*THE PROBLEM*
Starting at the top line and ending at the last, restate the records exactly.

☆ ☆ ☆

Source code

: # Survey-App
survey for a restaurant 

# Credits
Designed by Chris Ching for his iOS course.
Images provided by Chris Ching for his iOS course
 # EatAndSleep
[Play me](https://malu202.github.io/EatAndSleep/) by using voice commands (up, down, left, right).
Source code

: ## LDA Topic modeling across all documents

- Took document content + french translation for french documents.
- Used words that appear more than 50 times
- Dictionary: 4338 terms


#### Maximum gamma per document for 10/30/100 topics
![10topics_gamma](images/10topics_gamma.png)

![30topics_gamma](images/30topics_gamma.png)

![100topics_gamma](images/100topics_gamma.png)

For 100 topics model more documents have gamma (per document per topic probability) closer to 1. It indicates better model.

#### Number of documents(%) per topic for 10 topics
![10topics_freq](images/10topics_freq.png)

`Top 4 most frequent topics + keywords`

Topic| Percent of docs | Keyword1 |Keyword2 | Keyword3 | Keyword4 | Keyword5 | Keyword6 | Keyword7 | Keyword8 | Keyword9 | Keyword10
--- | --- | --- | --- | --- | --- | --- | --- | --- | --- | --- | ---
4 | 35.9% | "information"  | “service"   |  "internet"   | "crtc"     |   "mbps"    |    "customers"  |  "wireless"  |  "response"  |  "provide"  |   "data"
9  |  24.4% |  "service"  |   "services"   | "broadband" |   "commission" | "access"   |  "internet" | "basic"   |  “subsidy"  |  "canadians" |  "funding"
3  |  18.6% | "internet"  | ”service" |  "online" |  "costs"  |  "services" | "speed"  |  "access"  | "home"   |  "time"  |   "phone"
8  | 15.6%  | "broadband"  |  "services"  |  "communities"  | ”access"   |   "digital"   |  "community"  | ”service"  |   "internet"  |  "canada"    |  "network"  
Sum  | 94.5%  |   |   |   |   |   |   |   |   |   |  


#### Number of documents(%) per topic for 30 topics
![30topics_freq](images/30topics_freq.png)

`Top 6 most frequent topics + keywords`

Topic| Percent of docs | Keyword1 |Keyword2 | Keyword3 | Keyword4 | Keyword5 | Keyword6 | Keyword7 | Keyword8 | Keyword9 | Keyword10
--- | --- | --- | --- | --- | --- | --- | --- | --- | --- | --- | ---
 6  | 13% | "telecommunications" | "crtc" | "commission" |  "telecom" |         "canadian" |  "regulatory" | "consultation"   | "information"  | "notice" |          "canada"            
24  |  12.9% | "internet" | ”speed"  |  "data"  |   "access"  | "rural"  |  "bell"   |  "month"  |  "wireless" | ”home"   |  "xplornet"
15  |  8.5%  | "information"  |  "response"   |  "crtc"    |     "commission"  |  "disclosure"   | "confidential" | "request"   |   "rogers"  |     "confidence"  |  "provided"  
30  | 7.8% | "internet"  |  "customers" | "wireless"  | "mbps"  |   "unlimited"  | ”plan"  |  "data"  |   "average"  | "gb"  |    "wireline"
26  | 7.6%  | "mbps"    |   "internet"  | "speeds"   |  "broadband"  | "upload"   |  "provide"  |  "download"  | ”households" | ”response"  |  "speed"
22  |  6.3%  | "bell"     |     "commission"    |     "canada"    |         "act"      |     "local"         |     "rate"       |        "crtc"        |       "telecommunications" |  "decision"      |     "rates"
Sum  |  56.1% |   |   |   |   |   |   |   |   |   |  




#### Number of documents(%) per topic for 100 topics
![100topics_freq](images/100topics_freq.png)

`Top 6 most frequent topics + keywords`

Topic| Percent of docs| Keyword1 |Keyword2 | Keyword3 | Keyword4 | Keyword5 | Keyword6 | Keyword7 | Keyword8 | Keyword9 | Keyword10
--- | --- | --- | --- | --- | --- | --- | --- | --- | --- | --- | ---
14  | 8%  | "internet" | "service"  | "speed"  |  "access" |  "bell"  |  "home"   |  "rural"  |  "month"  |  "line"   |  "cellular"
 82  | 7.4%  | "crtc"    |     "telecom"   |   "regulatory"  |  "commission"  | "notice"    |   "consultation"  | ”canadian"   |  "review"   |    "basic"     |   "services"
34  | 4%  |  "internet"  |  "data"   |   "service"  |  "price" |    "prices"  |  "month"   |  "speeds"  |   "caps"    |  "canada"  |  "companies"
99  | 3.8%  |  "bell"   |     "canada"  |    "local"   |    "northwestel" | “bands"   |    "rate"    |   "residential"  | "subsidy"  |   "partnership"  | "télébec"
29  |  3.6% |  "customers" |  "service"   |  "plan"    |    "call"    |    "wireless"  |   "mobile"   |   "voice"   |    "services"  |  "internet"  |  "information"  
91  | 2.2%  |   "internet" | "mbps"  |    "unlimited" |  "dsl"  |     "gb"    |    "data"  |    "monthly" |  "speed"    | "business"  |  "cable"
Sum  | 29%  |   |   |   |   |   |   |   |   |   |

☆ ☆ ☆

*EXPECTED ANSWER*
Source code

: # Survey-App
survey for a restaurant 

# Credits
Designed by Chris Ching for his iOS course.
Images provided by Chris Ching for his iOS course
 # EatAndSleep
[Play me](https://malu202.github.io/EatAndSleep/) by using voice commands (up, down, left, right).
Source code

: ## LDA Topic modeling across all documents

- Took document content + french translation for french documents.
- Used words that appear more than 50 times
- Dictionary: 4338 terms


#### Maximum gamma per document for 10/30/100 topics
![10topics_gamma](images/10topics_gamma.png)

![30topics_gamma](images/30topics_gamma.png)

![100topics_gamma](images/100topics_gamma.png)

For 100 topics model more documents have gamma (per document per topic probability) closer to 1. It indicates better model.

#### Number of documents(%) per topic for 10 topics
![10topics_freq](images/10topics_freq.png)

`Top 4 most frequent topics + keywords`

Topic| Percent of docs | Keyword1 |Keyword2 | Keyword3 | Keyword4 | Keyword5 | Keyword6 | Keyword7 | Keyword8 | Keyword9 | Keyword10
--- | --- | --- | --- | --- | --- | --- | --- | --- | --- | --- | ---
4 | 35.9% | "information"  | “service"   |  "internet"   | "crtc"     |   "mbps"    |    "customers"  |  "wireless"  |  "response"  |  "provide"  |   "data"
9  |  24.4% |  "service"  |   "services"   | "broadband" |   "commission" | "access"   |  "internet" | "basic"   |  “subsidy"  |  "canadians" |  "funding"
3  |  18.6% | "internet"  | ”service" |  "online" |  "costs"  |  "services" | "speed"  |  "access"  | "home"   |  "time"  |   "phone"
8  | 15.6%  | "broadband"  |  "services"  |  "communities"  | ”access"   |   "digital"   |  "community"  | ”service"  |   "internet"  |  "canada"    |  "network"  
Sum  | 94.5%  |   |   |   |   |   |   |   |   |   |  


#### Number of documents(%) per topic for 30 topics
![30topics_freq](images/30topics_freq.png)

`Top 6 most frequent topics + keywords`

Topic| Percent of docs | Keyword1 |Keyword2 | Keyword3 | Keyword4 | Keyword5 | Keyword6 | Keyword7 | Keyword8 | Keyword9 | Keyword10
--- | --- | --- | --- | --- | --- | --- | --- | --- | --- | --- | ---
 6  | 13% | "telecommunications" | "crtc" | "commission" |  "telecom" |         "canadian" |  "regulatory" | "consultation"   | "information"  | "notice" |          "canada"            
24  |  12.9% | "internet" | ”speed"  |  "data"  |   "access"  | "rural"  |  "bell"   |  "month"  |  "wireless" | ”home"   |  "xplornet"
15  |  8.5%  | "information"  |  "response"   |  "crtc"    |     "commission"  |  "disclosure"   | "confidential" | "request"   |   "rogers"  |     "confidence"  |  "provided"  
30  | 7.8% | "internet"  |  "customers" | "wireless"  | "mbps"  |   "unlimited"  | ”plan"  |  "data"  |   "average"  | "gb"  |    "wireline"
26  | 7.6%  | "mbps"    |   "internet"  | "speeds"   |  "broadband"  | "upload"   |  "provide"  |  "download"  | ”households" | ”response"  |  "speed"
22  |  6.3%  | "bell"     |     "commission"    |     "canada"    |         "act"      |     "local"         |     "rate"       |        "crtc"        |       "telecommunications" |  "decision"      |     "rates"
Sum  |  56.1% |   |   |   |   |   |   |   |   |   |  




#### Number of documents(%) per topic for 100 topics
![100topics_freq](images/100topics_freq.png)

`Top 6 most frequent topics + keywords`

Topic| Percent of docs| Keyword1 |Keyword2 | Keyword3 | Keyword4 | Keyword5 | Keyword6 | Keyword7 | Keyword8 | Keyword9 | Keyword10
--- | --- | --- | --- | --- | --- | --- | --- | --- | --- | --- | ---
14  | 8%  | "internet" | "service"  | "speed"  |  "access" |  "bell"  |  "home"   |  "rural"  |  "month"  |  "line"   |  "cellular"
 82  | 7.4%  | "crtc"    |     "telecom"   |   "regulatory"  |  "commission"  | "notice"    |   "consultation"  | ”canadian"   |  "review"   |    "basic"     |   "services"
34  | 4%  |  "internet"  |  "data"   |   "service"  |  "price" |    "prices"  |  "month"   |  "speeds"  |   "caps"    |  "canada"  |  "companies"
99  | 3.8%  |  "bell"   |     "canada"  |    "local"   |    "northwestel" | “bands"   |    "rate"    |   "residential"  | "subsidy"  |   "partnership"  | "télébec"
29  |  3.6% |  "customers" |  "service"   |  "plan"    |    "call"    |    "wireless"  |   "mobile"   |   "voice"   |    "services"  |  "internet"  |  "information"  
91  | 2.2%  |   "internet" | "mbps"  |    "unlimited" |  "dsl"  |     "gb"    |    "data"  |    "monthly" |  "speed"    | "business"  |  "cable"
Sum  | 29%  |   |   |   |   |   |   |   |   |   |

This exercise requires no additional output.